Major update to the Building Regulations (June 2022)

New homes will have to produce around 30% less carbon emissions from 2022, as part of a major update to the Building Regulations

The significant update provides an uplift to existing energy efficiency standards for homes, and marks a stepping stone towards the introduction of the Future Homes Standard in 2025.

The new Building Regulations comprise five new Approved Documents, including uplifts to Part L (fuel and power) and Part F (ventilation), which will come into effect from 15 June 2022, and will have a marked impact on new homes and existing homes.

In new homes, which will include self build homes, there will be new regulations to mitigate the risk of overheating. And in existing homes, standards have been raised to reduce energy use and carbon emissions during home improvements.

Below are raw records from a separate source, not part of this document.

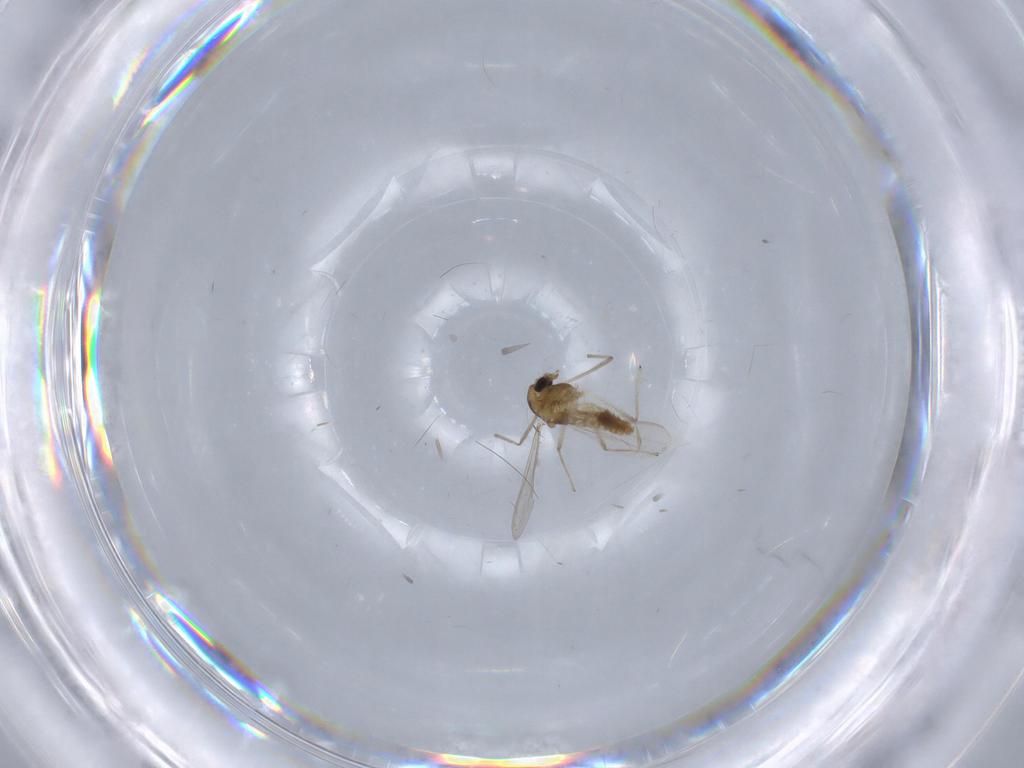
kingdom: Animalia
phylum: Arthropoda
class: Insecta
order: Diptera
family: Chironomidae
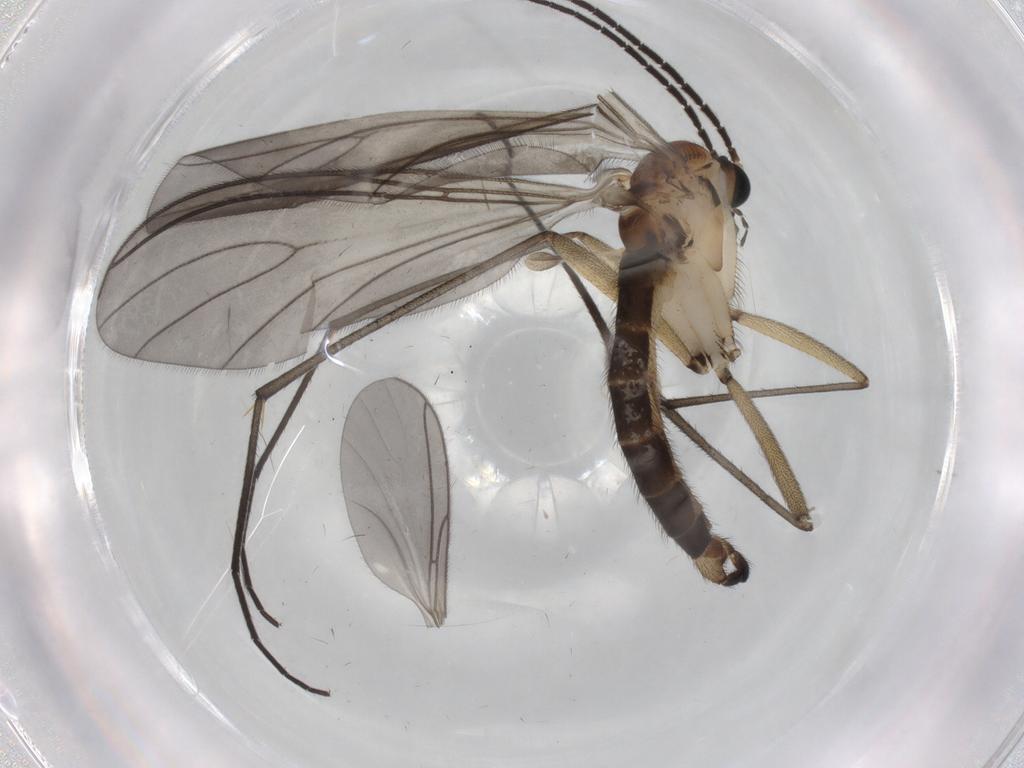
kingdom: Animalia
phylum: Arthropoda
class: Insecta
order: Diptera
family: Sciaridae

The Department for Levelling Up, Housing and Communities (DHLUC) believes the new regulations will help the UK to meet its net zero target. Housing minister Eddie Hughes said: “The changes will significantly improve the energy efficiency of the buildings where we live, work and spend our free time and are an important step on our country’s journey towards a cleaner, greener built environment.”

What’s Been Announced?

The Building Regulations changes comes with £6.6 billion of direct investment into improving the energy efficiency of buildings, the government says. And the announcements impact both new homes and existing homes. 

New homes

  • There will be a 30% cut on emissions from new homes, as well as a 27% cut on new buildings including offices and shops 
  • An entirely new Building Regulation and Approved Document O has been set up to mitigate the risk of overheating in new homes. One key inclusion is that maximum limits to the amount of glazing will be set on new residential buildings
  • New homes will adopt the Fabric Energy Efficiency Standard to measure energy efficiency
  • There will be a maximum flow temperature requirement of 55°C for new and replacement heating systems, as part of the Part L uplift
  • An appendix has been included in Part L which sets out a good practice specification for a home built with a heat pump.

Existing homes

  • Uplifts to Part L & Part F of the Building Regulations have set new minimum standards for fabric efficiency. For example, there will be a new efficiency metric for the whole house calculation method for new extensions 
  • There will be a requirement for new or replacement heating system designs to accept low-carbon heating in future, including integrating the latest Ecodesign appliance benchmarks.